*Exercise brief*
The word "protein": say how many lines of the data below contain it, and give the number alone.

*Data provided*
* * * * * * *
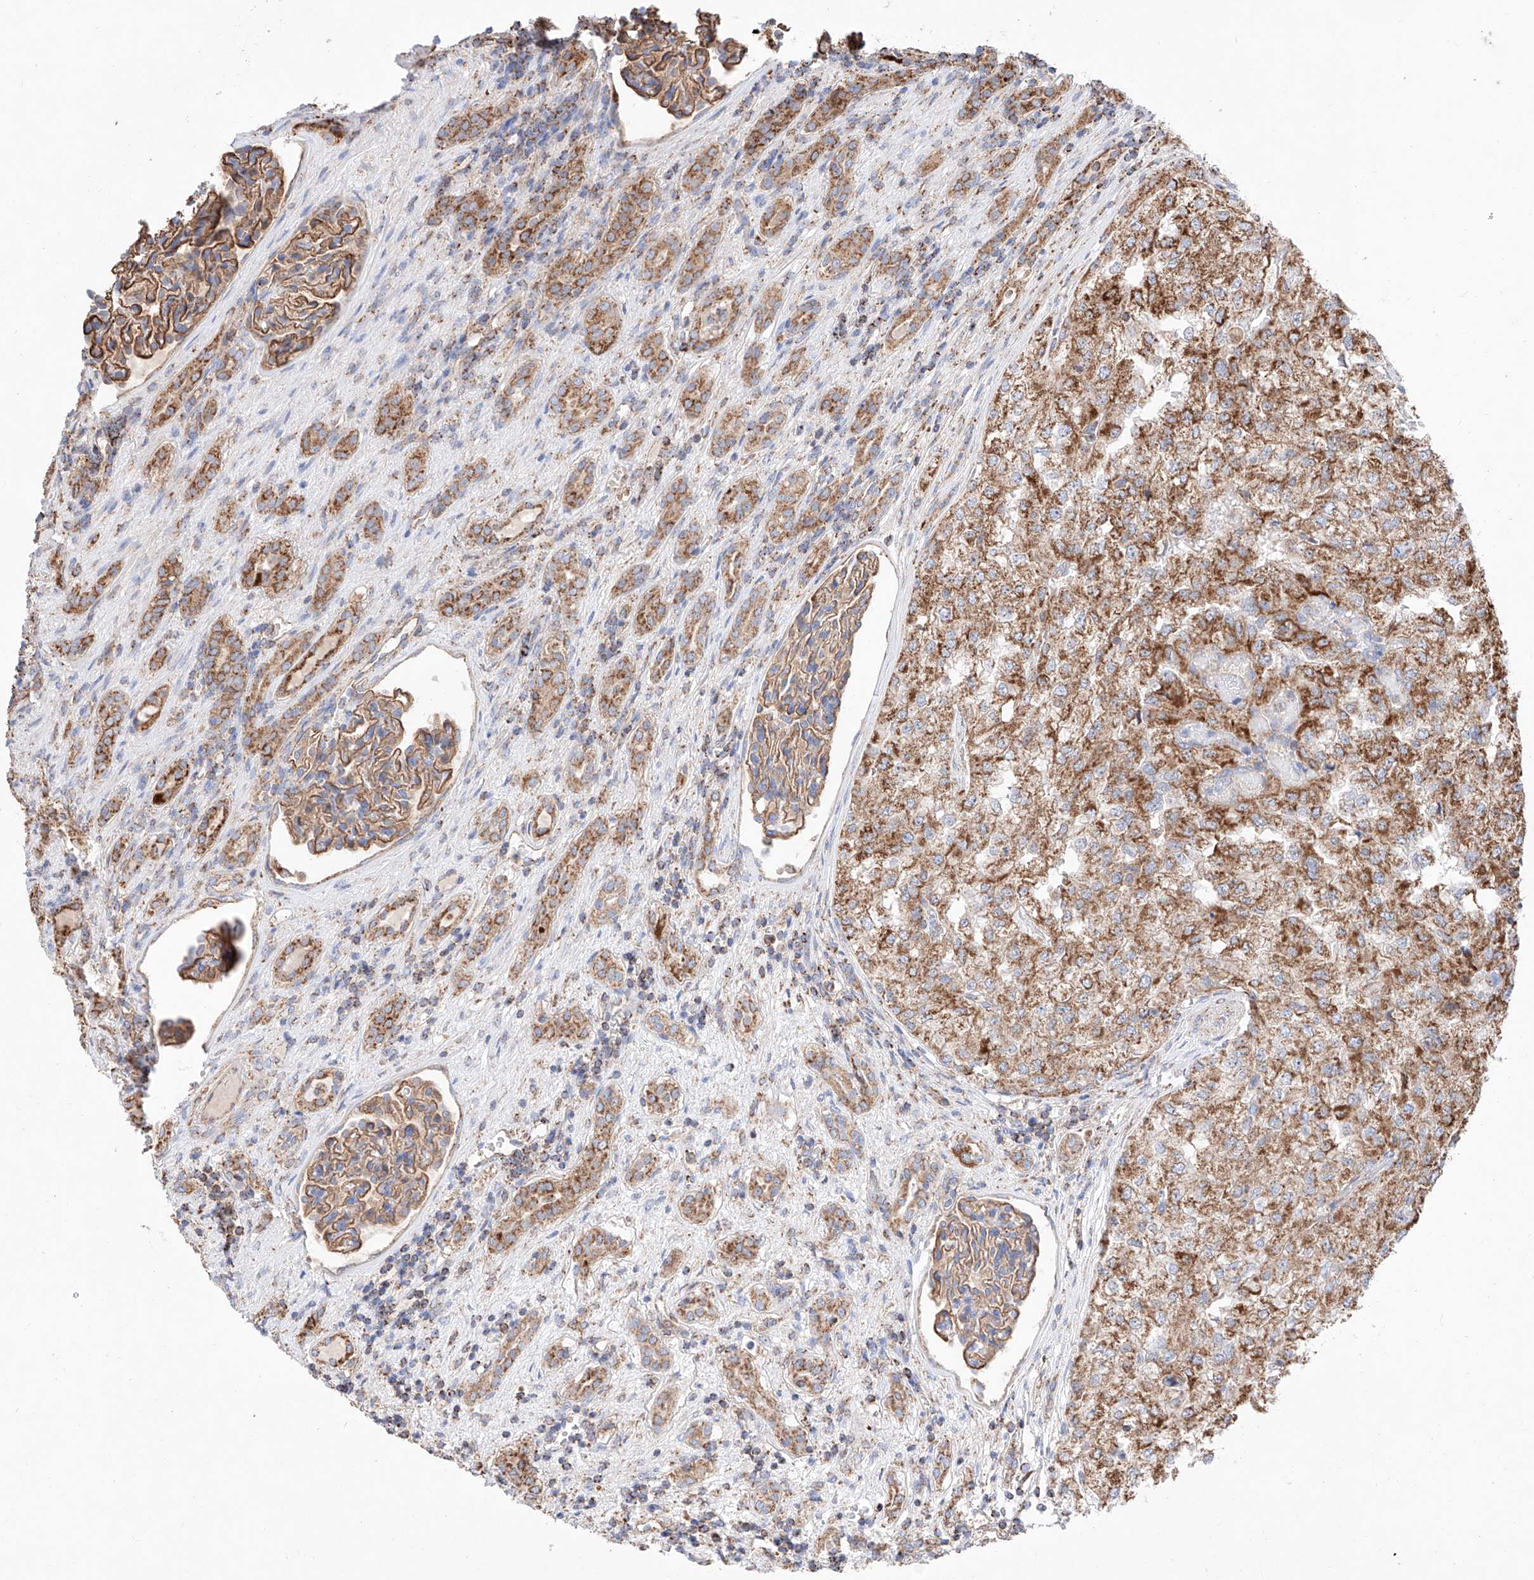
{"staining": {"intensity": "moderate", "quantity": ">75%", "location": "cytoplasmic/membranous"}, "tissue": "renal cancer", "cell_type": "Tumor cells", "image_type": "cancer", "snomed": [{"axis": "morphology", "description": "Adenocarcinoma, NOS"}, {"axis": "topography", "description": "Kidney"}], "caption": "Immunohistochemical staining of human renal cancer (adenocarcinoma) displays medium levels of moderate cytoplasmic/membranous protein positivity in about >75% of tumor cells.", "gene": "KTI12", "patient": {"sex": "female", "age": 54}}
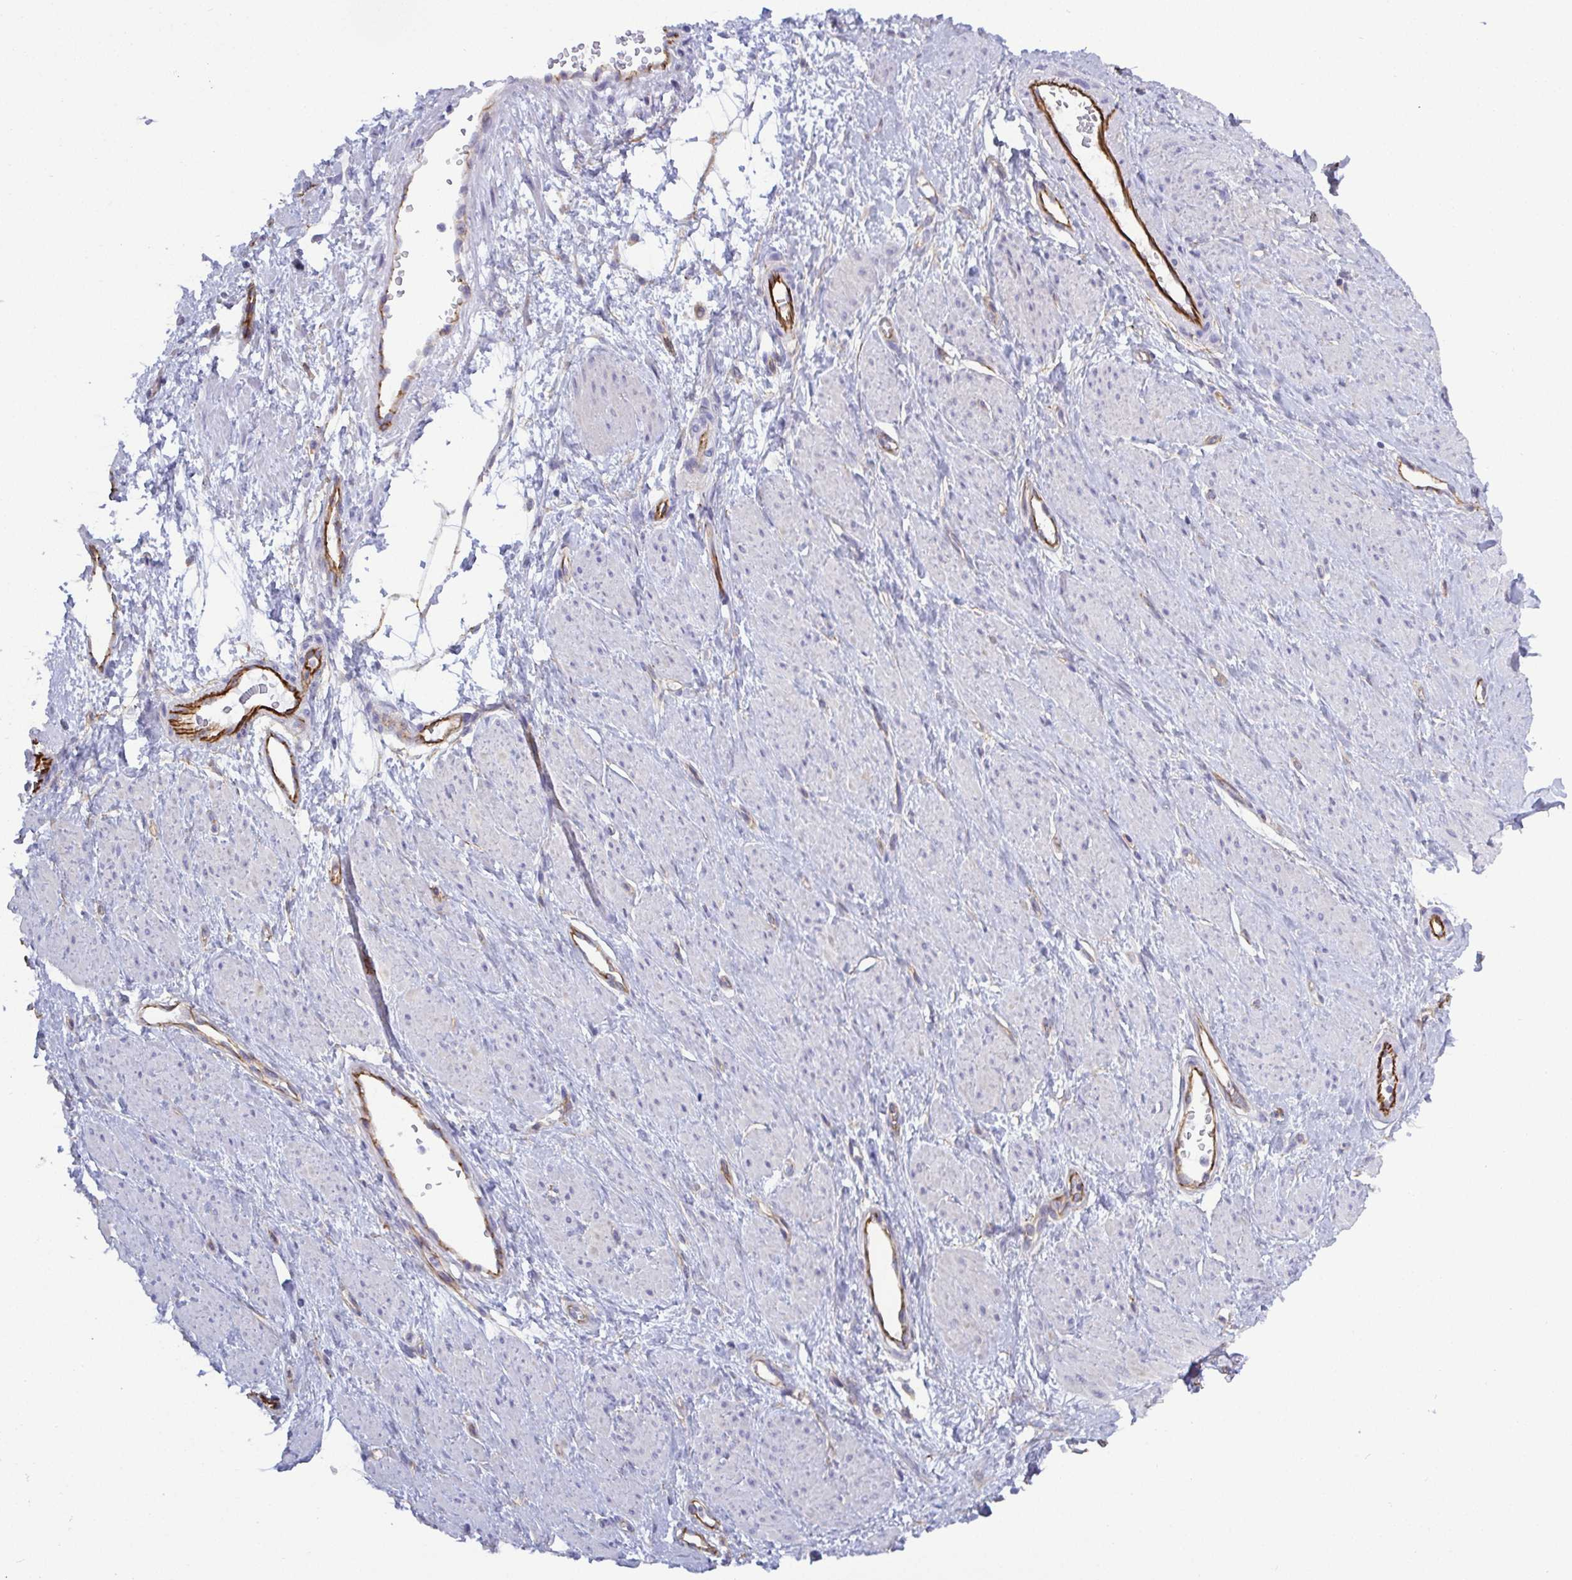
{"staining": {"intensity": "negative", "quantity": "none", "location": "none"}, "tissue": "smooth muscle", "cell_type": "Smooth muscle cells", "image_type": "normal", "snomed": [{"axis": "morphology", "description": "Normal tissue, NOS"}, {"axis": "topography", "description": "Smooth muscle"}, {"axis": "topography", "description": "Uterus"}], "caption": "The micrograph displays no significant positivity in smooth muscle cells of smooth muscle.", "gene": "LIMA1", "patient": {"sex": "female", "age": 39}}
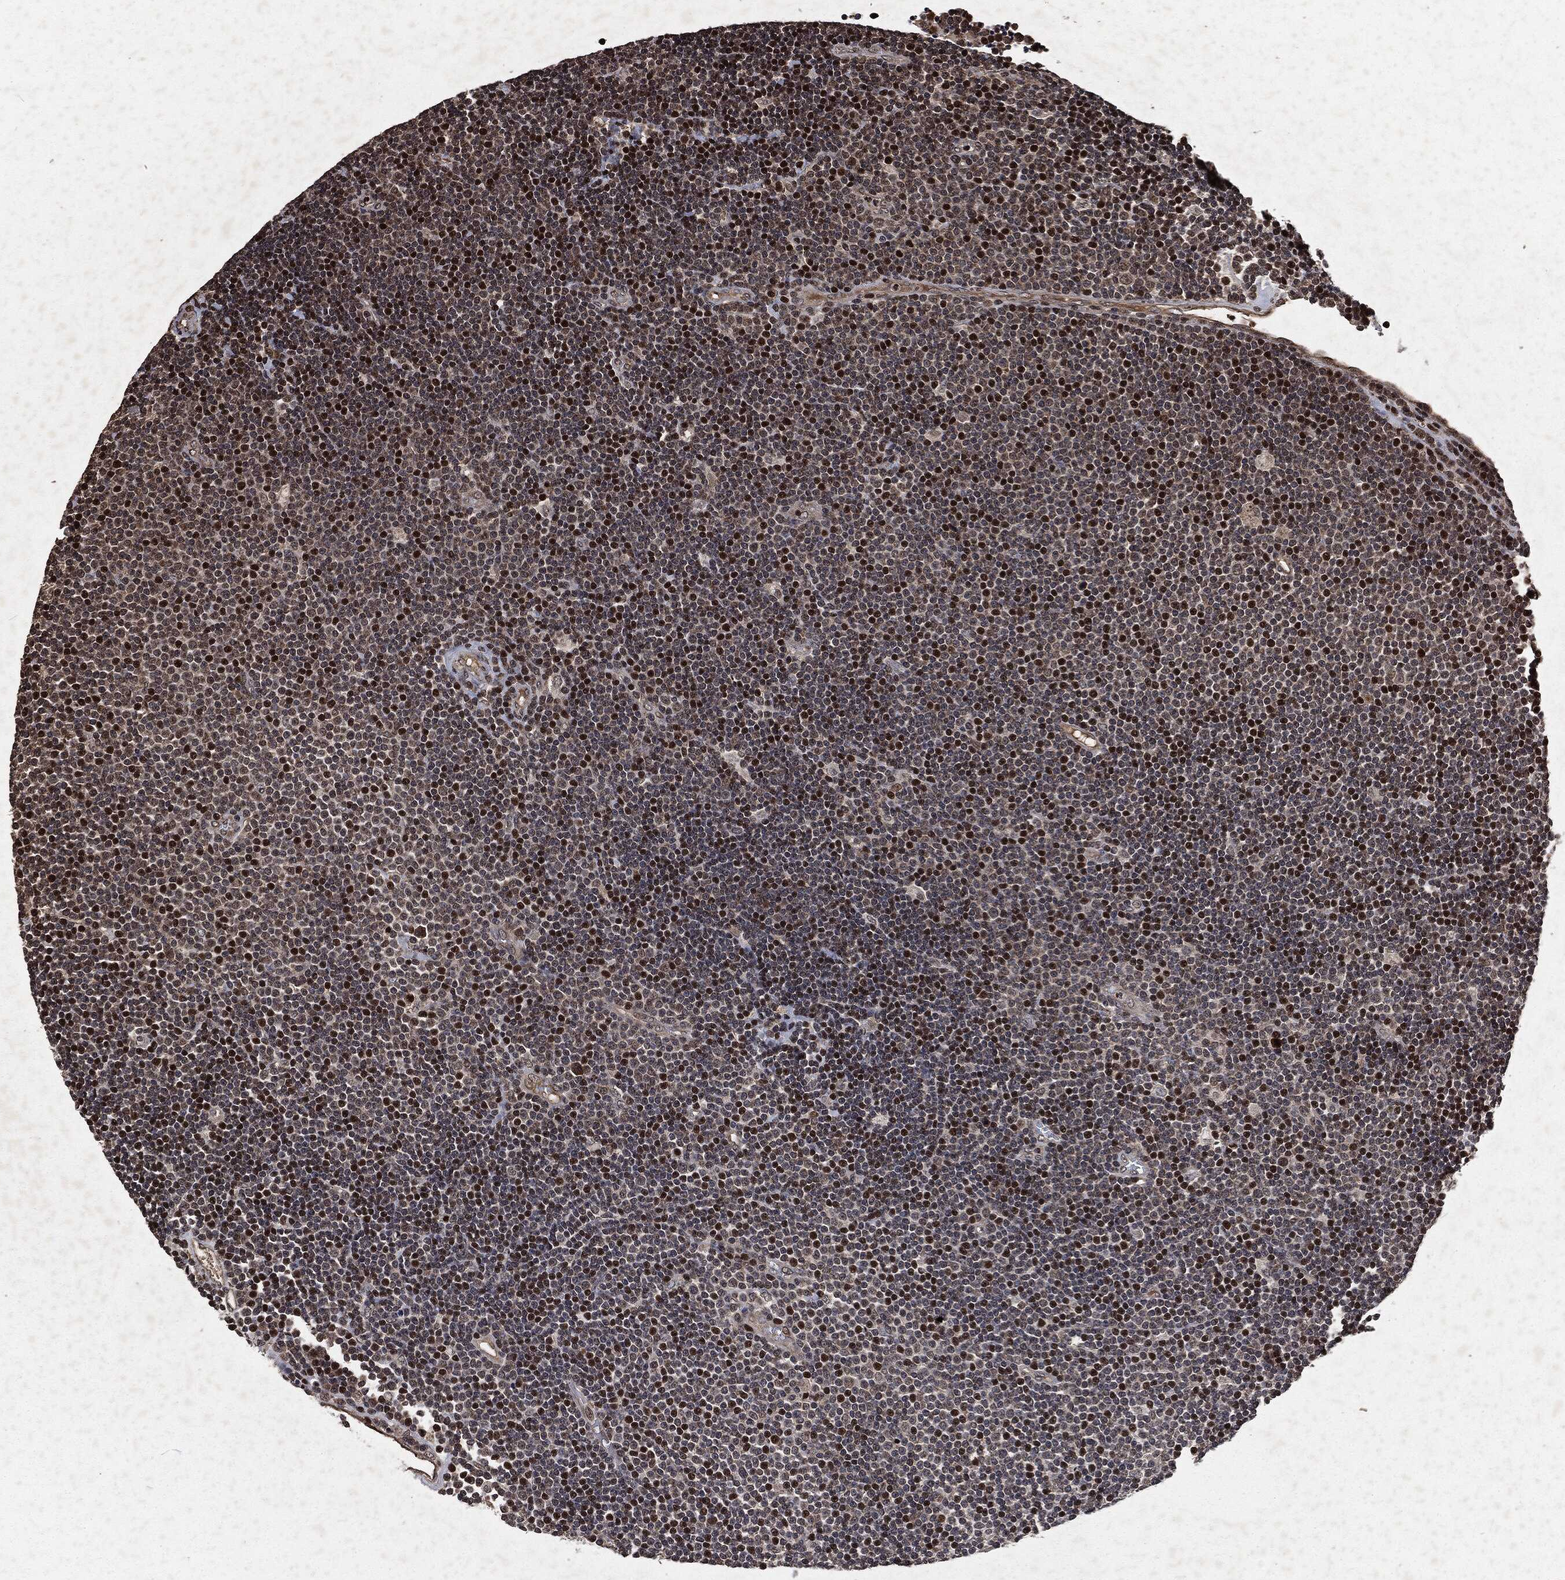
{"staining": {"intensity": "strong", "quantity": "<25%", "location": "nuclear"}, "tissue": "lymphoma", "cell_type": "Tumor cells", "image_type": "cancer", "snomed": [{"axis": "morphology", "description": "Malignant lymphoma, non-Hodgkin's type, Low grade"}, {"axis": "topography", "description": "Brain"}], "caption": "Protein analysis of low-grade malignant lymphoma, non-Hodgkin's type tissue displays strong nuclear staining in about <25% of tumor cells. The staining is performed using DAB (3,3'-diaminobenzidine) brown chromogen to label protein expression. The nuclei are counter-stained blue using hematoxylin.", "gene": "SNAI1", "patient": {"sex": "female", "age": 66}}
* * * * * * *
*Response area*
2